● Excerpt provided:
[Babel-users] MTU based routing for tunnel based babel networks?

David Schinazi dschinazi.ietf at gmail.com
Tue Jul 18 23:37:14 BST 2023


Hi Juliusz,

While you're absolutely right that this MUST NOT happen, in practice it
does. A rare scenario is when routes change deep in a network causing the
e2e PMTU to change without the link MTU on the endpoints observing any
change. This phenomenon happens much more commonly on tunnels when the
tunnel takes a new path (e.g., moving IKEv2/IPsec to a different underlying
interface via RFC 4555) - in that scenario the endpoint experiencing the
migration (e.g. the cell phone) knows that something changed but the e2e
peer does not. In IPv4 this can be (poorly) solved by in-network
fragmentation, but that's not allowed in v6.

If Babel were to magically know the MTU of its interfaces (including
tunnels), it would make sense to consider that information as part of route
metrics. The remaining question is where to perform the PMTUD, it feels
like the responsibility of the tunnel but could also be reused across
different tunnel types.

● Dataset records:
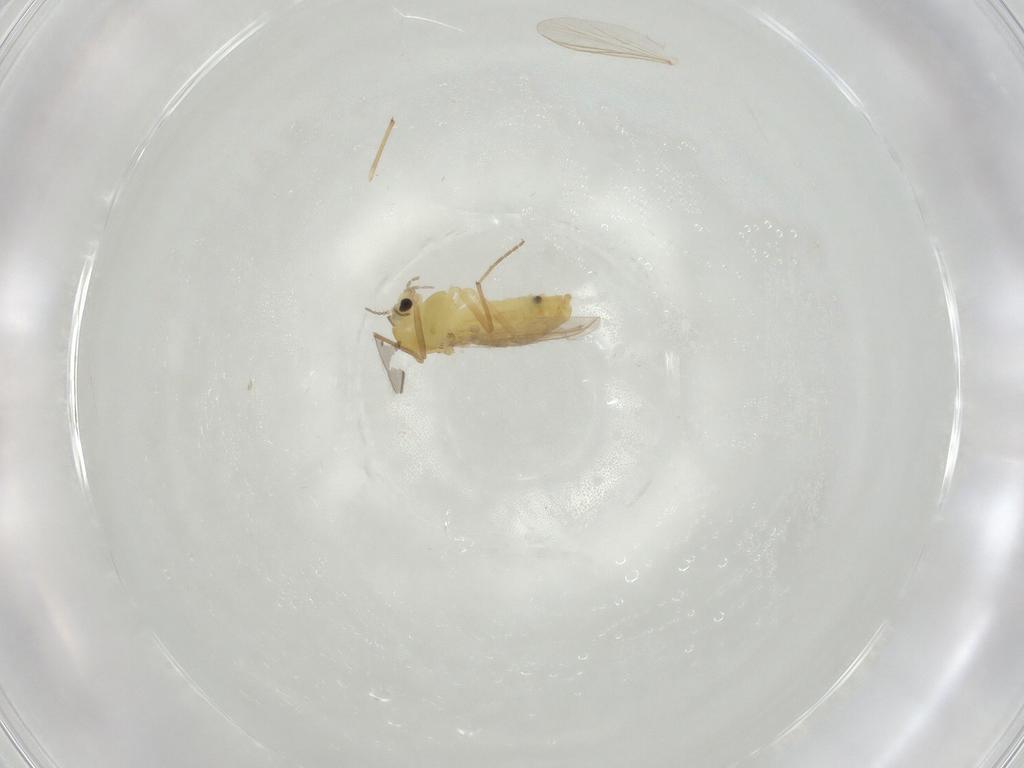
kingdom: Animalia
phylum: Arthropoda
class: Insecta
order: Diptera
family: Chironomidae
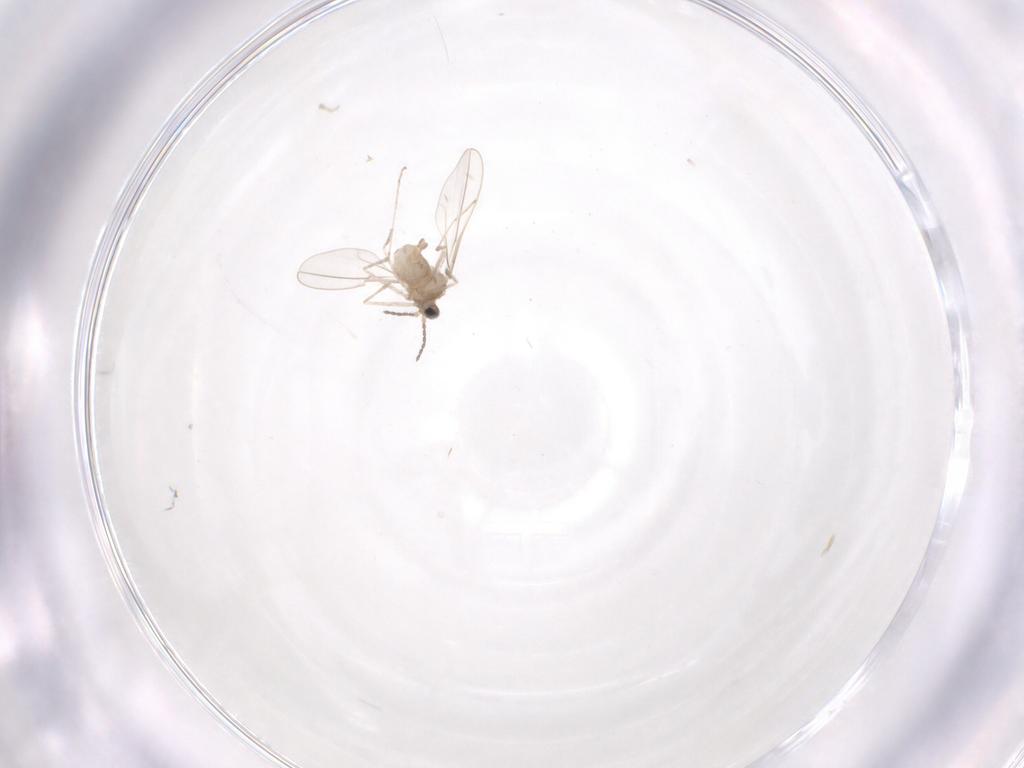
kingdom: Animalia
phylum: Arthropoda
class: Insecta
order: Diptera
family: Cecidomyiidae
* * *
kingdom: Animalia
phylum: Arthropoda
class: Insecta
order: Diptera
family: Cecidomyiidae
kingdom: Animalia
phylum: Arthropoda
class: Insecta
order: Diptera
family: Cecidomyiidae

● Exercise set:
1) In the Babel mailing list post on MTU-based routing, what does the author say can poorly solve the problem in IPv4?
2) Extend the Babel mailing list post about MTU-based routing over tunnels with a few more sentences.

● Responses to the exercise:
1) In-network fragmentation.

2)
[ ... an hour passes by with this email half written ... ]

Oh, and in the meantime Juliusz just went ahead and implemented probe-mtu.
Nicely done, sir! Looking at the PR it validates that the kernel-provided
MTU gets through the network. I wonder if that breaks popular tunnel
implementations today, as I suspect many don't set that correctly.

David

On Tue, Jul 18, 2023 at 1:42 PM Juliusz Chroboczek <jch at irif.fr> wrote:

> >> RFC 2460: "link MTU - the maximum transmission unit, i.e., maximum
> packet
> >>            size in octets, that can be conveyed over a link."
>
> > I read this as "link MTU" being the maximum packet size that you could
> ever
> > hope to be able send but the link technology could very well not allow
> the
> > maximum at times.
>
> Daniel, the specs are perfectly clear: there is no licence given to nodes
> to systematically drop packets smaller than MTU.  In fact, such links
> break TCP, as you've discovered.
>
> > I'm still not sold on your argument, but it hardly matters. Tunnels on
> top
> > of the internet exist so we kind of just have to deal with it.
>
> Nobody is denying that.  Please see RFC 4459, which describes how to make
> them work reasonably well.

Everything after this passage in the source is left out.